Financial system in transition
But still, from the world’s perspective, were missing some of the most important data. We both were struck by the similarity of the problems both consumers and investors face when trying to be sustainable: they do not know the real effects of their choices.
To begin with, customers do not know what externalities their purchases really cause. For an example, it is generally known that the ever-expanding palm oil plantations cause loss of rainforest in Borneo. Still, no individual consumer really understands how much rainforest one destroys annually, nor what were the individual purchases with palm oil. It would be possible to provide this information through Earth Systems models, and thus help consumers make their decisions based on their values.
The same goes for investment. Impact investment, which takes into account the social and environmental performance alongside the financial one, also suffers from the lack of information about the real effect of investment opportunities. According to Elizabeth Corley, Senior Advisor at Allianz, a majority of investors do let their values affect their decisions, but they cannot reliably see more than the financial effect. For impact investment to become mainstream, the whole value chain of investment needs to be made visible and provide a holistic view of the involved stakeholders.
’Europe’ in the European Forum Alpbach
Even though European Forum Alpbach has grown into a global meeting place of academics and professionals and discusses global issues, European perspective, especially integration issues, were a vocally present theme at the Forum. One of this year’s Forum’s most significant panels was regarding EU enlargement.
The Serbian President Aleksandar Vučić, Kosovo’s President Hashim Thaçi and the Slovenian President Borut Pahor participated in a discussion, where they publicly committed to strive for a border deal. According to Johannes Hahn, the commissioner for EU enlargement, who also took part on the panel, Kosovo and Serbia solving the conflict is a necessary condition for further enlargement negotiations.

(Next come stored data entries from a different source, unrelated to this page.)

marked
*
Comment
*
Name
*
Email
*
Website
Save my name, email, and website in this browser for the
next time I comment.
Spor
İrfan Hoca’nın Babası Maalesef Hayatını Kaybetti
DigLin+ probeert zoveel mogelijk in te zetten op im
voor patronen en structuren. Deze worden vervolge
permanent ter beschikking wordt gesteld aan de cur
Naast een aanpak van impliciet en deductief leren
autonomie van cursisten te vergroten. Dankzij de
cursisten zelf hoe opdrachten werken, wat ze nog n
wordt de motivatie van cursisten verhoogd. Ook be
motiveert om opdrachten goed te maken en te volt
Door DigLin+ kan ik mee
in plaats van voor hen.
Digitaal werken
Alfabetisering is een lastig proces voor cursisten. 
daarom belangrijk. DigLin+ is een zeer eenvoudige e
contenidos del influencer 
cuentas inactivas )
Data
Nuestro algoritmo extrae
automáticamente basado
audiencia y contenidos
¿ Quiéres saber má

Time and again EFA’s power was said to be laying on its attendees, and by mid-Forum we could no longer refrain from agreeing wholeheartedly. Taking people together to Tyrolean mountains, whether presidents or scholarship holders, seems to create an unusual atmosphere, where the exchange of eye-opening and perspective shifting conversations feels natural or at least easier than on your usual seminar.
One of these memorable moments for us was the Ukrainian Independence day celebration on 24th of August, reminding about the meaning of independency and of the ongoing war these days less represented by the global medias. Global institutions are still needed today, and platforms like European Forum Alpbach can remind us that 50 years of peace is a luxury worth nurturing.